What is expected » An exact reproduction of the listing is wanted, with the pictures dropped.

Data provided »

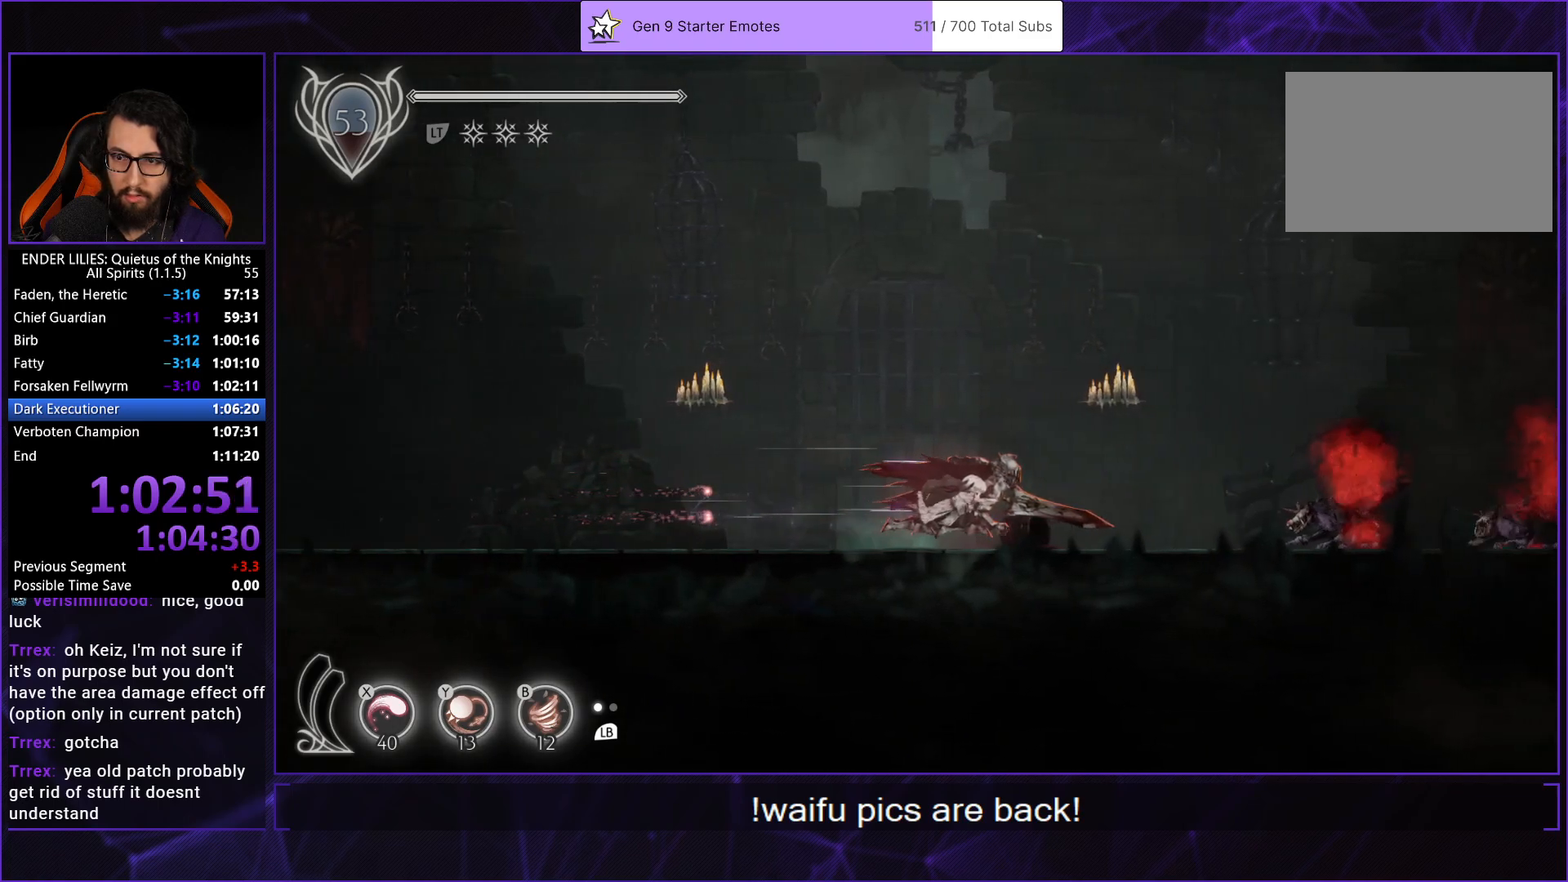
{"buttons": ["B", "DPAD_RIGHT"], "left_stick": "center", "right_stick": "center", "events": [[200, "R2", "up"], [333, "Y", "down"], [367, "B", "down"], [433, "Y", "up"]]}
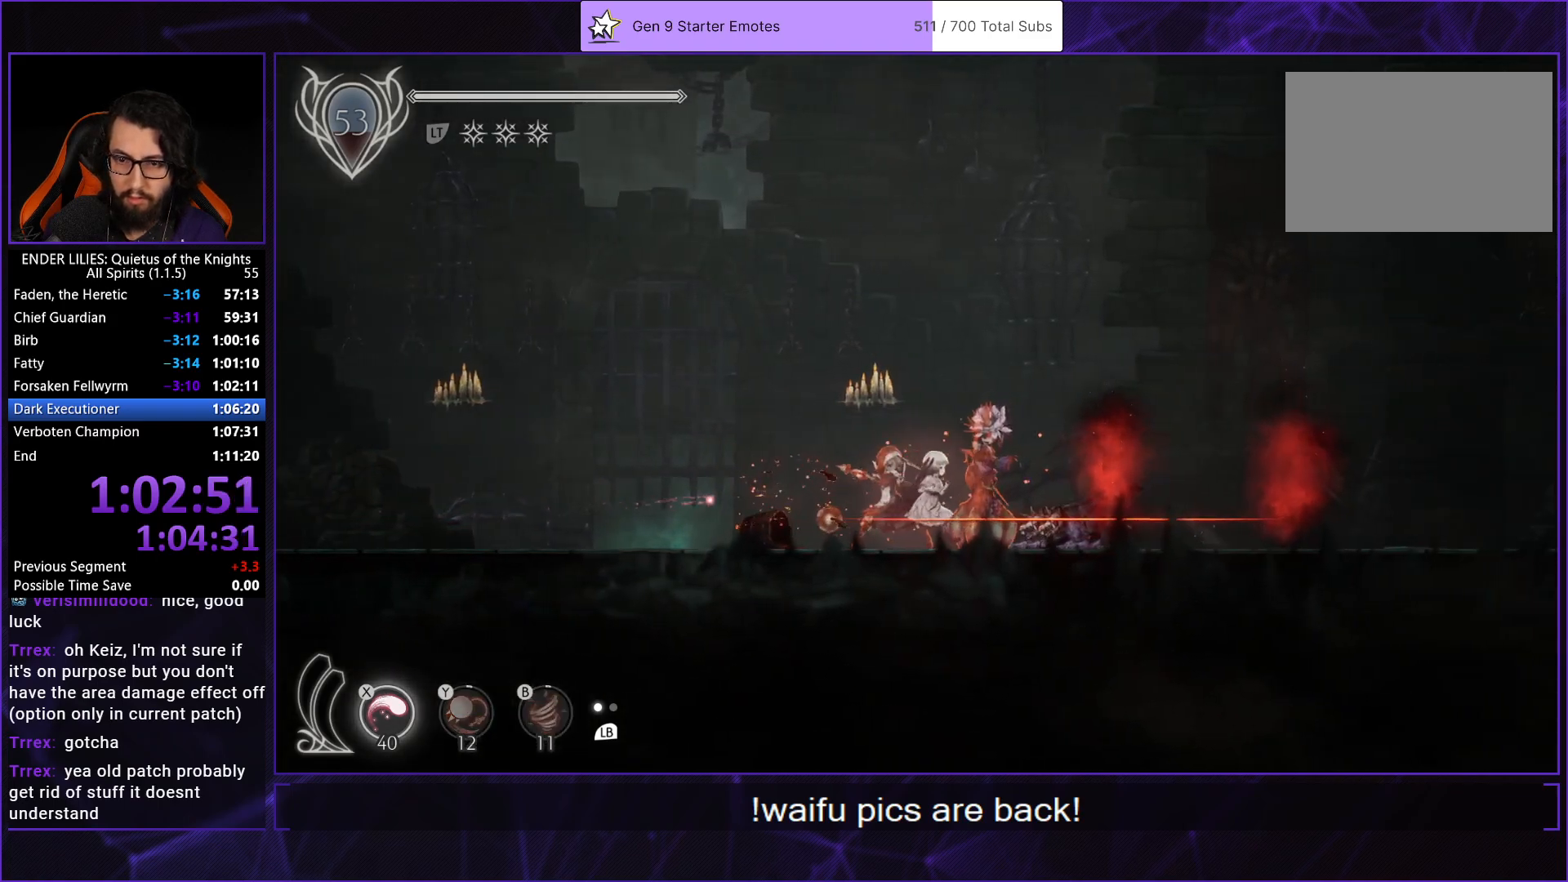
{"buttons": ["R2", "DPAD_RIGHT"], "left_stick": "center", "right_stick": "center", "events": [[17, "B", "up"], [50, "R2", "down"]]}
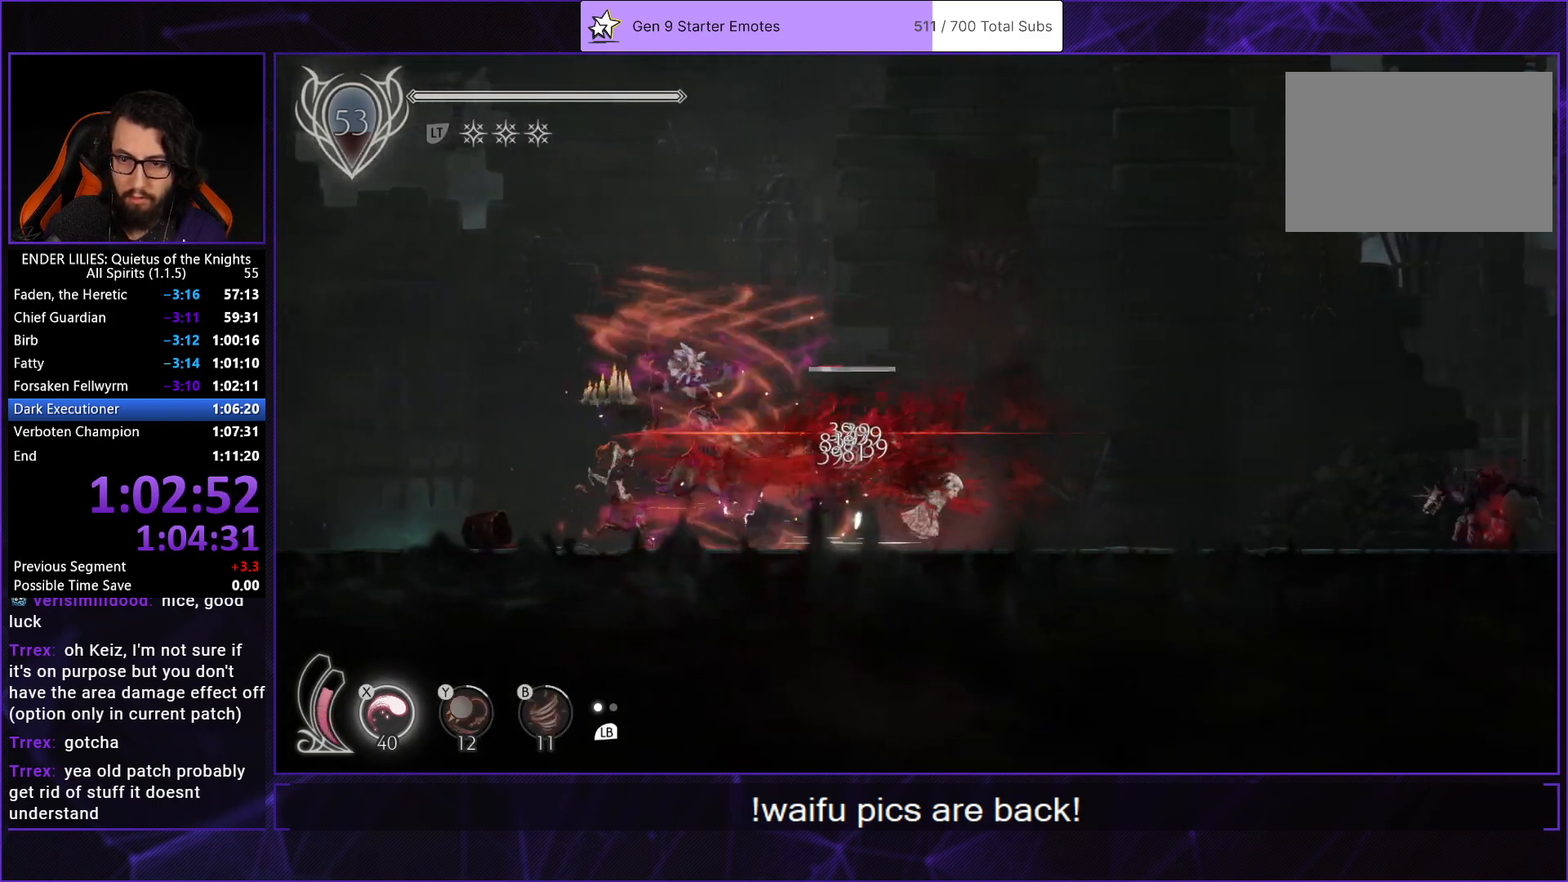
{"buttons": ["X", "DPAD_RIGHT"], "left_stick": "center", "right_stick": "center", "events": [[333, "R2", "up"], [383, "L1", "down"], [467, "X", "down"], [483, "L1", "up"]]}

Answer to this task »
{"buttons": ["B", "DPAD_RIGHT"], "left_stick": "center", "right_stick": "center", "events": [[200, "R2", "up"], [333, "Y", "down"], [367, "B", "down"], [433, "Y", "up"]]}
{"buttons": ["R2", "DPAD_RIGHT"], "left_stick": "center", "right_stick": "center", "events": [[17, "B", "up"], [50, "R2", "down"]]}
{"buttons": ["X", "DPAD_RIGHT"], "left_stick": "center", "right_stick": "center", "events": [[333, "R2", "up"], [383, "L1", "down"], [467, "X", "down"], [483, "L1", "up"]]}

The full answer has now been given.